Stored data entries
____
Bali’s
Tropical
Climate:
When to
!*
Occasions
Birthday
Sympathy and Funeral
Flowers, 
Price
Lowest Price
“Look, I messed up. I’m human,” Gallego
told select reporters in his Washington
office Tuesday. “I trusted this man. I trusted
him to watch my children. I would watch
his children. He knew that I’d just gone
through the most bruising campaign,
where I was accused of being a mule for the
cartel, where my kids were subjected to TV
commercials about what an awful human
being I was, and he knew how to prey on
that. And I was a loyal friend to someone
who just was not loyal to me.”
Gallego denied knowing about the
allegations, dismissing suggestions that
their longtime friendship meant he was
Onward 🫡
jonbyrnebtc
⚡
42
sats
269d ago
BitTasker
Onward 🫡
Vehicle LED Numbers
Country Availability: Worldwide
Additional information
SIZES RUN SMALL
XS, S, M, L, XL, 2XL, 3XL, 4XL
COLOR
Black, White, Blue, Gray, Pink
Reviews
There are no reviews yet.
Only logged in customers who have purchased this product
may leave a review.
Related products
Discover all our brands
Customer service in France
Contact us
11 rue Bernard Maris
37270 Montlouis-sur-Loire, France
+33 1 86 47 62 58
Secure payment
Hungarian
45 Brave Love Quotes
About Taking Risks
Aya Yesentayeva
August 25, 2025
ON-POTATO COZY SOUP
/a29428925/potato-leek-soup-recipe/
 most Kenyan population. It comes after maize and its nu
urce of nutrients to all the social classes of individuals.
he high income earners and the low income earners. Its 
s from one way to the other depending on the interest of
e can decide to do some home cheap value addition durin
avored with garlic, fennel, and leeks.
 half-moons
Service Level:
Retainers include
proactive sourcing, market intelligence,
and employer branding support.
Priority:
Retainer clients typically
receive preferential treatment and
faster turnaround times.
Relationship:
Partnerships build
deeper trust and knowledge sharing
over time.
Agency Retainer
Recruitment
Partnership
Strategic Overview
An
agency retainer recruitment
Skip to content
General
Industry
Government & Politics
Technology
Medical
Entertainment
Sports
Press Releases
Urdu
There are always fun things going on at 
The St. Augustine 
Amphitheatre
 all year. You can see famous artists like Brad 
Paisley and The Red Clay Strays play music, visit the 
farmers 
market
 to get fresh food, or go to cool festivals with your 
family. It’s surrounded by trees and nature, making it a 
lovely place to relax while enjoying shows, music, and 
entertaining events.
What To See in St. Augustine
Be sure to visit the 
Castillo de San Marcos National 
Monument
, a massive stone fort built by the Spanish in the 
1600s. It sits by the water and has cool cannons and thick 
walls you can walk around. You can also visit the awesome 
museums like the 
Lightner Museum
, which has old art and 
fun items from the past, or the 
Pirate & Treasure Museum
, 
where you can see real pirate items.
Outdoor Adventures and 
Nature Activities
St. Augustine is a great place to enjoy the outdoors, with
____
◆ **Task objective**
Check each line of the entries above for the word "Augustine". List the ones that have it.

◆ **Result of the task**
The St. Augustine 
What To See in St. Augustine
St. Augustine is a great place to enjoy the outdoors, with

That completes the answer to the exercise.